Required work ::
Transcribe only part of the material below: the lines from the one containing "14: (331, 209, 32.63)" through the one containing "38: (162, 75, 62.65)", inclusive, exactly as written.

### Information supplied ###

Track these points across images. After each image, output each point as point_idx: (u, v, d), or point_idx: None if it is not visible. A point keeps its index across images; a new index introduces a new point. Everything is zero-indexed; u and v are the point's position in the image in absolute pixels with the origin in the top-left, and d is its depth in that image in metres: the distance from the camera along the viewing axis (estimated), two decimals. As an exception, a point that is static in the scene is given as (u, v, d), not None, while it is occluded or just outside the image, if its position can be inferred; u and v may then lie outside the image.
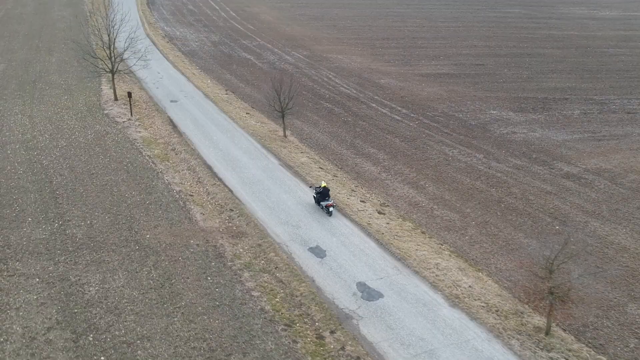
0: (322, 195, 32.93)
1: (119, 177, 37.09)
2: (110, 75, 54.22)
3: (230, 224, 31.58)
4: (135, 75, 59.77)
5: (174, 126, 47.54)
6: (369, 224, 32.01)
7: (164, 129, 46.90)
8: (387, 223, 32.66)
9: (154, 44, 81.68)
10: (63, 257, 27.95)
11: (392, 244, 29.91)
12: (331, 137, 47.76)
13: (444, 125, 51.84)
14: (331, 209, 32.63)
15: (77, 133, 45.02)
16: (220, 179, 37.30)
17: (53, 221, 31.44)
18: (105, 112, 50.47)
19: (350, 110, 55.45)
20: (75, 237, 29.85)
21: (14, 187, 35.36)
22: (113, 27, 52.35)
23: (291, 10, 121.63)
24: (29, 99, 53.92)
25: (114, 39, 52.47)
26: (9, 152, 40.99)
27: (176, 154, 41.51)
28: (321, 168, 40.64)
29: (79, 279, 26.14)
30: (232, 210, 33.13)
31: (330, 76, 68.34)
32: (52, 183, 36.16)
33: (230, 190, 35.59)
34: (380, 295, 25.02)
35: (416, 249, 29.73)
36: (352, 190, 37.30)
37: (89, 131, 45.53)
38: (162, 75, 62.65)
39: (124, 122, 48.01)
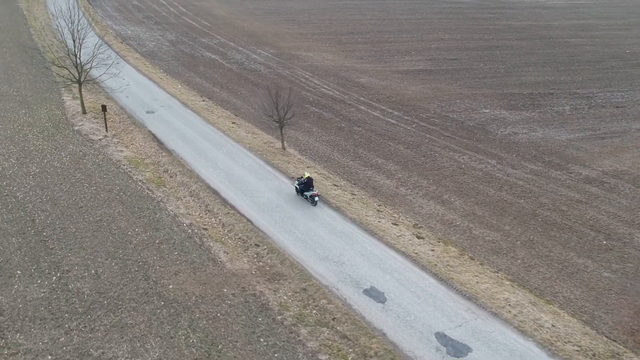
0: (306, 185, 33.12)
1: (113, 209, 31.80)
2: (74, 85, 47.90)
3: (261, 264, 27.22)
4: (99, 83, 53.47)
5: (159, 143, 42.16)
6: (417, 253, 28.44)
7: (147, 146, 41.47)
8: (432, 250, 29.19)
9: (108, 45, 74.47)
10: (74, 323, 22.88)
11: (451, 277, 26.47)
12: (331, 147, 43.79)
13: (442, 127, 48.89)
14: (316, 198, 32.93)
15: (49, 156, 38.99)
16: (232, 207, 32.66)
17: (49, 273, 26.11)
18: (76, 128, 44.36)
19: (341, 115, 51.57)
20: (82, 293, 24.74)
21: (-11, 230, 29.53)
22: (79, 30, 46.00)
23: (242, 4, 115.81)
24: (-19, 115, 47.00)
25: (81, 45, 46.15)
26: (-28, 183, 34.79)
27: (171, 177, 36.43)
28: (336, 185, 36.66)
29: (103, 353, 21.24)
30: (258, 245, 28.71)
31: (306, 76, 64.08)
32: (35, 222, 30.49)
33: (249, 221, 31.07)
34: (468, 349, 21.53)
35: (477, 282, 26.42)
36: (378, 210, 33.57)
37: (62, 153, 39.57)
38: (129, 82, 56.51)
39: (100, 139, 42.21)
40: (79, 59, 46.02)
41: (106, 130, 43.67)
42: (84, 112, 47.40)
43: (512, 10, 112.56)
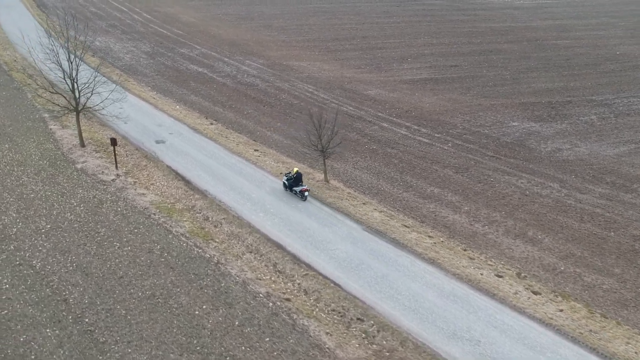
0: (296, 180, 33.44)
1: (164, 278, 25.48)
2: (66, 113, 40.61)
3: (376, 346, 21.76)
4: (100, 111, 45.85)
5: (185, 181, 35.69)
6: (552, 318, 23.66)
7: (172, 186, 34.96)
8: (560, 310, 24.58)
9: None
10: None
11: (608, 349, 21.79)
12: (375, 176, 38.60)
13: (481, 146, 44.57)
14: (306, 193, 33.13)
15: (57, 205, 31.93)
16: (307, 265, 26.91)
17: (112, 383, 19.71)
18: (78, 166, 37.21)
19: (366, 134, 46.40)
20: (167, 411, 18.55)
21: (12, 319, 22.69)
22: (78, 48, 38.77)
23: (209, 9, 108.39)
24: (-43, 154, 39.01)
25: (78, 66, 38.90)
26: (-29, 250, 27.54)
27: (216, 227, 30.23)
28: (406, 227, 31.50)
29: None
30: (361, 319, 23.19)
31: (309, 89, 58.46)
32: (69, 302, 23.86)
33: (337, 284, 25.47)
34: None
35: (635, 352, 21.88)
36: (470, 258, 28.69)
37: (72, 200, 32.57)
38: (122, 104, 49.07)
39: (113, 180, 35.35)
40: (76, 82, 38.74)
41: (116, 167, 36.77)
42: (82, 145, 40.16)
43: (485, 11, 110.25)
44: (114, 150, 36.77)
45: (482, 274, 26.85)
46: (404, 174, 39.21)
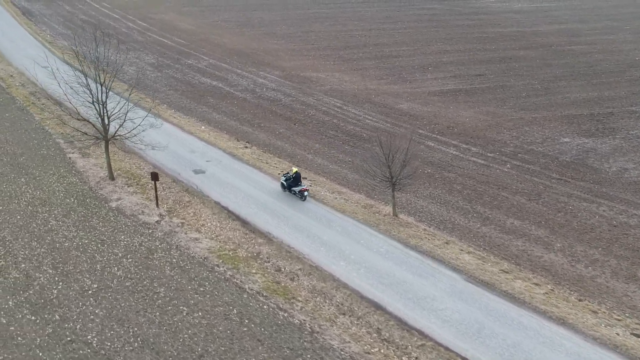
0: (295, 180, 32.87)
1: (254, 356, 20.82)
2: (94, 143, 35.47)
3: None
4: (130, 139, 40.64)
5: (241, 221, 30.91)
6: None
7: (226, 227, 30.20)
8: None
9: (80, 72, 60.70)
10: None
11: None
12: (442, 206, 34.44)
13: (542, 166, 40.81)
14: (305, 193, 32.75)
15: (98, 256, 26.94)
16: (419, 332, 22.47)
17: None
18: (112, 204, 32.13)
19: (415, 155, 41.93)
20: None
21: None
22: (109, 66, 33.77)
23: (204, 15, 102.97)
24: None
25: (108, 89, 33.81)
26: (4, 320, 22.37)
27: (293, 280, 25.64)
28: (505, 271, 27.40)
29: None
30: (510, 407, 18.85)
31: (337, 104, 54.04)
32: (146, 395, 18.97)
33: (463, 358, 21.01)
34: None
35: None
36: (592, 311, 24.63)
37: (115, 250, 27.58)
38: (144, 125, 43.88)
39: (157, 222, 30.42)
40: (106, 107, 33.63)
41: (157, 205, 31.79)
42: (112, 178, 35.00)
43: (487, 15, 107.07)
44: (155, 187, 31.76)
45: (617, 334, 22.79)
46: (473, 202, 35.08)
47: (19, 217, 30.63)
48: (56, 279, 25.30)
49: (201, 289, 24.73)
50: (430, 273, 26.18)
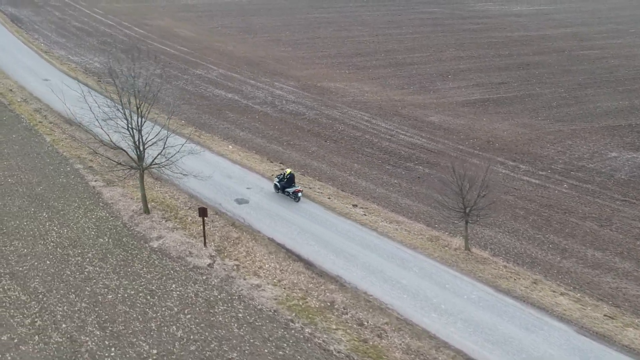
0: (288, 181, 32.61)
1: None
2: (128, 174, 31.47)
3: None
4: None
5: (304, 262, 27.21)
6: None
7: (288, 269, 26.54)
8: None
9: (88, 86, 56.40)
10: None
11: None
12: (511, 236, 31.33)
13: (600, 185, 37.95)
14: (299, 194, 32.48)
15: (150, 312, 23.10)
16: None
17: None
18: (154, 245, 28.23)
19: (494, 184, 38.79)
20: None
21: None
22: (149, 87, 29.91)
23: (202, 21, 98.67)
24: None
25: (145, 115, 29.86)
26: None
27: (381, 338, 22.12)
28: (609, 317, 24.28)
29: None
30: None
31: (365, 117, 50.64)
32: None
33: None
34: None
35: None
36: None
37: (168, 303, 23.78)
38: (182, 152, 39.77)
39: (209, 265, 26.62)
40: (140, 133, 29.67)
41: (205, 244, 27.95)
42: (147, 212, 30.99)
43: (489, 19, 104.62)
44: (203, 223, 27.89)
45: None
46: (543, 230, 31.93)
47: (48, 262, 26.58)
48: (106, 342, 21.39)
49: (280, 352, 21.04)
50: (536, 325, 22.84)
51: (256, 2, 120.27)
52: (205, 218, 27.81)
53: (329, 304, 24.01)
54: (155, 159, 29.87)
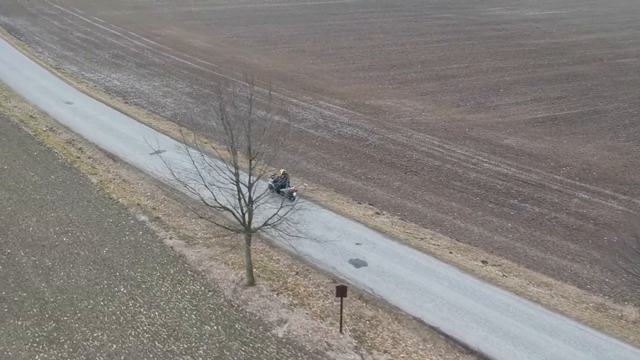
0: (283, 182, 32.44)
1: None
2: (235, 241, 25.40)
3: None
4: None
5: (475, 355, 21.44)
6: None
7: (457, 365, 20.75)
8: None
9: (113, 108, 49.87)
10: None
11: None
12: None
13: None
14: (294, 194, 31.67)
15: None
16: None
17: None
18: (278, 333, 22.28)
19: (585, 217, 33.72)
20: None
21: None
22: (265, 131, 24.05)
23: (214, 30, 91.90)
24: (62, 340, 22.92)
25: (258, 155, 23.86)
26: None
27: None
28: None
29: None
30: None
31: (434, 142, 45.17)
32: None
33: None
34: None
35: None
36: None
37: None
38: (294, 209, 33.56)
39: (358, 363, 20.65)
40: (250, 189, 23.63)
41: (341, 330, 22.03)
42: (252, 284, 24.89)
43: (508, 25, 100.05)
44: (341, 306, 21.96)
45: None
46: None
47: (153, 366, 20.32)
48: None
49: None
50: None
51: (262, 9, 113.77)
52: (344, 297, 21.85)
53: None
54: (270, 219, 23.77)
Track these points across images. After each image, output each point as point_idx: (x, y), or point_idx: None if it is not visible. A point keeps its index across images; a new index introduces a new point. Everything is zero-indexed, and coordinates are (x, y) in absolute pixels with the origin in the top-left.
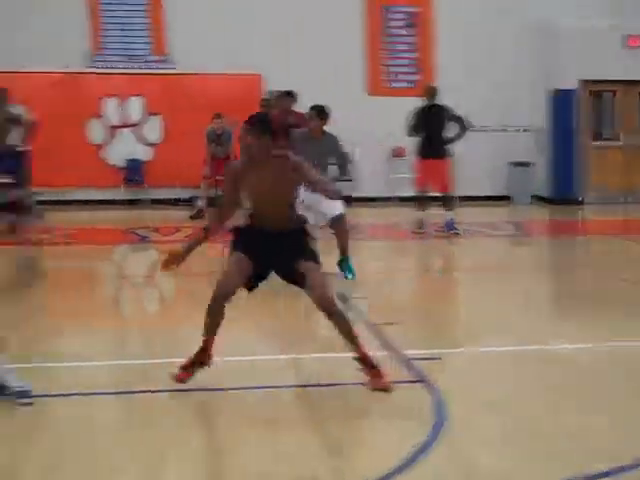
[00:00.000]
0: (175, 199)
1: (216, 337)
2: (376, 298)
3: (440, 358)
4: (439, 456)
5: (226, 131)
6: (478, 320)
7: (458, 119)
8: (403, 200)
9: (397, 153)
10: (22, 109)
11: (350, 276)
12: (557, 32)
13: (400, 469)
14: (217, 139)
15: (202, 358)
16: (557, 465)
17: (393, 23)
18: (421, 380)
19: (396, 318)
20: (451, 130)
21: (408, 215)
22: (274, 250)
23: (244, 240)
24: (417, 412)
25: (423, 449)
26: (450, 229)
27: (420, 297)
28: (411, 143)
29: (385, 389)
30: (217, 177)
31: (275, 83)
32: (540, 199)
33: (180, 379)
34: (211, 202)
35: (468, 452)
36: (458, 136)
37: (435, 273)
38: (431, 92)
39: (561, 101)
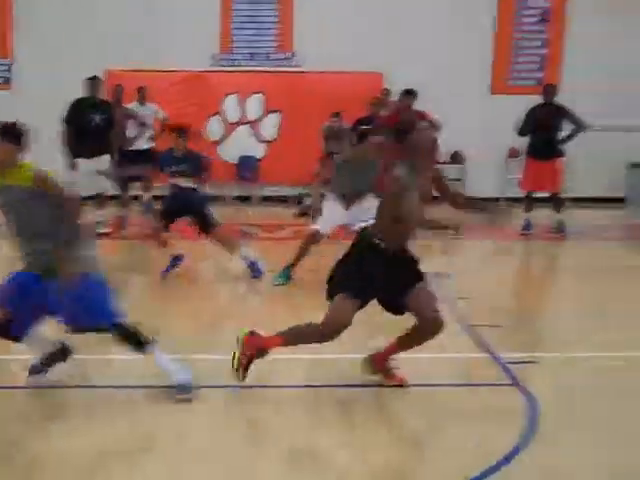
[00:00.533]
0: (284, 197)
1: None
2: (479, 299)
3: (538, 362)
4: (527, 465)
5: (344, 131)
6: (579, 325)
7: (574, 119)
8: (515, 200)
9: (511, 153)
10: (154, 107)
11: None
12: None
13: (492, 470)
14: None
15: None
16: None
17: (525, 19)
18: (516, 384)
19: (497, 320)
20: (566, 130)
21: (516, 216)
22: (391, 277)
23: (363, 272)
24: (508, 416)
25: (513, 453)
26: (559, 231)
27: (522, 299)
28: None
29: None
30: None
31: (397, 82)
32: None
33: None
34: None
35: (558, 462)
36: (571, 136)
37: (539, 275)
38: (549, 91)
39: None
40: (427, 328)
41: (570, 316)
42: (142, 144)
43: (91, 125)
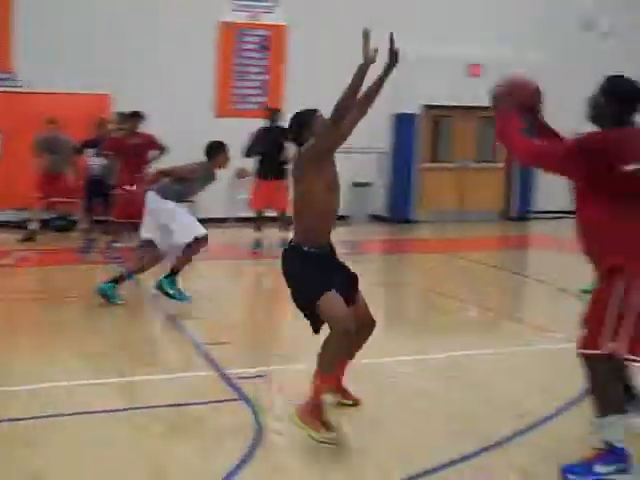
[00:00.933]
0: (6, 222)
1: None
2: (210, 318)
3: (265, 376)
4: (255, 472)
5: (62, 139)
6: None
7: None
8: (243, 220)
9: (240, 174)
10: None
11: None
12: (402, 59)
13: None
14: (51, 147)
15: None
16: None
17: (245, 46)
18: (242, 398)
19: (227, 337)
20: (291, 151)
21: (247, 235)
22: (340, 272)
23: (322, 271)
24: (237, 430)
25: (239, 467)
26: None
27: (252, 316)
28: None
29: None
30: (52, 198)
31: (125, 104)
32: (378, 218)
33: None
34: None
35: (281, 464)
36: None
37: (270, 292)
38: (274, 114)
39: (403, 124)
40: (369, 327)
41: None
42: None
43: None
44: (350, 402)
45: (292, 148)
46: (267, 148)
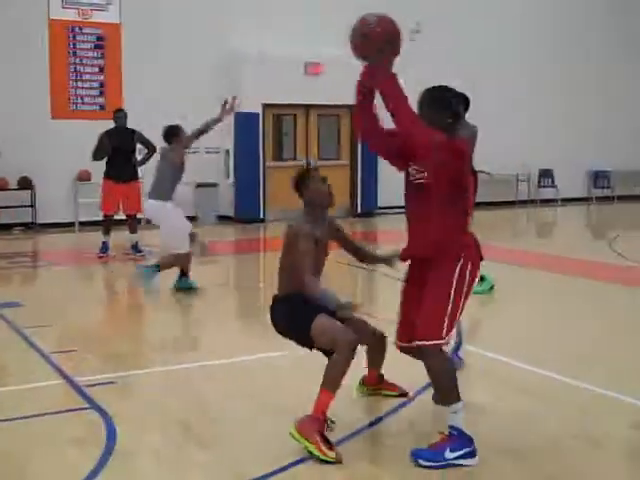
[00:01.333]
0: None
1: None
2: (55, 325)
3: (115, 382)
4: (107, 477)
5: None
6: (156, 341)
7: (146, 142)
8: (88, 224)
9: (82, 177)
10: None
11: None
12: (240, 59)
13: None
14: None
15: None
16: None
17: (79, 45)
18: (93, 406)
19: (73, 345)
20: (140, 153)
21: (94, 239)
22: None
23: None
24: (89, 438)
25: (92, 476)
26: (137, 251)
27: (99, 322)
28: (99, 166)
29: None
30: None
31: None
32: (226, 218)
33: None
34: None
35: (135, 469)
36: (146, 159)
37: (118, 297)
38: (120, 115)
39: (245, 124)
40: (380, 341)
41: (149, 333)
42: None
43: None
44: (396, 393)
45: (143, 150)
46: (116, 150)
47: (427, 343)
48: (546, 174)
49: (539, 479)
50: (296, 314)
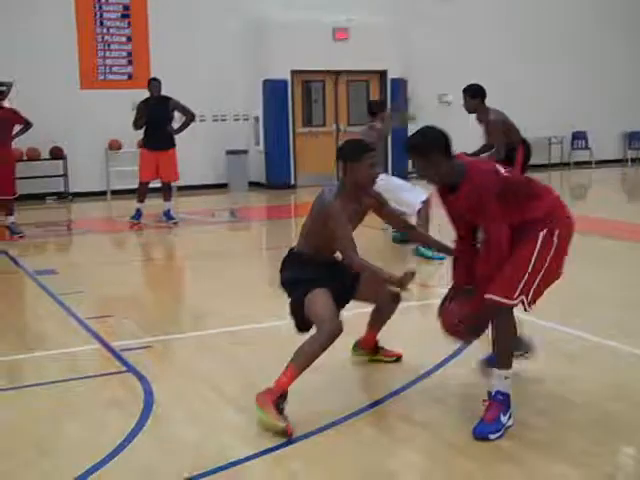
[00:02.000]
0: None
1: None
2: (90, 292)
3: (152, 346)
4: (145, 439)
5: None
6: (190, 306)
7: (183, 109)
8: (120, 193)
9: (113, 146)
10: None
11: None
12: (268, 25)
13: (106, 461)
14: None
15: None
16: (238, 441)
17: (106, 15)
18: (130, 370)
19: (109, 311)
20: (178, 121)
21: (126, 207)
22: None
23: (315, 272)
24: (127, 401)
25: (131, 436)
26: (169, 218)
27: (134, 288)
28: (129, 135)
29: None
30: None
31: None
32: (257, 185)
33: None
34: None
35: (173, 431)
36: (183, 127)
37: (150, 263)
38: (155, 85)
39: (273, 91)
40: (392, 303)
41: (182, 299)
42: None
43: None
44: (393, 358)
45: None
46: (152, 119)
47: (495, 298)
48: (579, 136)
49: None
50: (301, 277)
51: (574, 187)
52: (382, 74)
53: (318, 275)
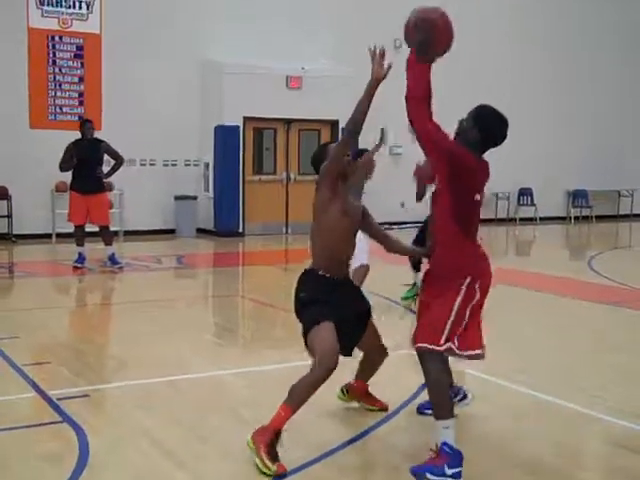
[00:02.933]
0: None
1: None
2: (28, 337)
3: (89, 395)
4: None
5: None
6: (131, 354)
7: (115, 153)
8: (65, 236)
9: (60, 188)
10: None
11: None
12: (221, 71)
13: None
14: None
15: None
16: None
17: (59, 54)
18: (66, 420)
19: (47, 357)
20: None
21: (71, 251)
22: (349, 306)
23: (327, 299)
24: (62, 453)
25: None
26: (114, 263)
27: (74, 333)
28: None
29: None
30: None
31: None
32: (205, 231)
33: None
34: None
35: None
36: (113, 170)
37: (92, 308)
38: (87, 126)
39: (225, 136)
40: (381, 356)
41: (121, 346)
42: None
43: None
44: (377, 408)
45: (110, 161)
46: (82, 161)
47: (422, 346)
48: (525, 192)
49: None
50: (309, 306)
51: (519, 243)
52: (333, 124)
53: (325, 302)
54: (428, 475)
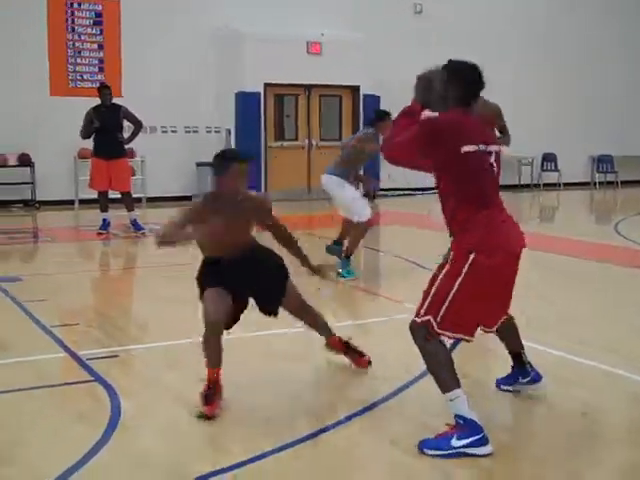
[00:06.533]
0: None
1: None
2: (56, 300)
3: (118, 356)
4: (111, 452)
5: None
6: (156, 316)
7: (133, 118)
8: (89, 202)
9: (82, 154)
10: None
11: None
12: (242, 38)
13: (71, 471)
14: None
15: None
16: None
17: (78, 21)
18: (97, 379)
19: (75, 319)
20: (128, 130)
21: (94, 217)
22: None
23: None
24: (92, 412)
25: (96, 448)
26: (137, 228)
27: (101, 296)
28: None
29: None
30: None
31: None
32: None
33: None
34: None
35: (140, 445)
36: (133, 136)
37: (116, 272)
38: (105, 92)
39: (246, 103)
40: (308, 313)
41: (146, 309)
42: None
43: None
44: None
45: (130, 127)
46: (102, 127)
47: (417, 320)
48: (549, 158)
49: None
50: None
51: (543, 208)
52: (355, 90)
53: (217, 275)
54: (425, 450)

###

Answer area ::
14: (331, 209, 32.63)
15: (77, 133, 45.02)
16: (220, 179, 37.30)
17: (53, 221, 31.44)
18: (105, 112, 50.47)
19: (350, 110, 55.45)
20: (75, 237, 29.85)
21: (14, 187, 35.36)
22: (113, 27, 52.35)
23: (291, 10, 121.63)
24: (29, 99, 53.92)
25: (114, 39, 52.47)
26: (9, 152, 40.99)
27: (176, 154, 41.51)
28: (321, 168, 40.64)
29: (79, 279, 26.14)
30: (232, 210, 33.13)
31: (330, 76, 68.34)
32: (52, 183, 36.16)
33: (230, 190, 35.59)
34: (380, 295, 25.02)
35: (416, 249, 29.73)
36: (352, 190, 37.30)
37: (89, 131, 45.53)
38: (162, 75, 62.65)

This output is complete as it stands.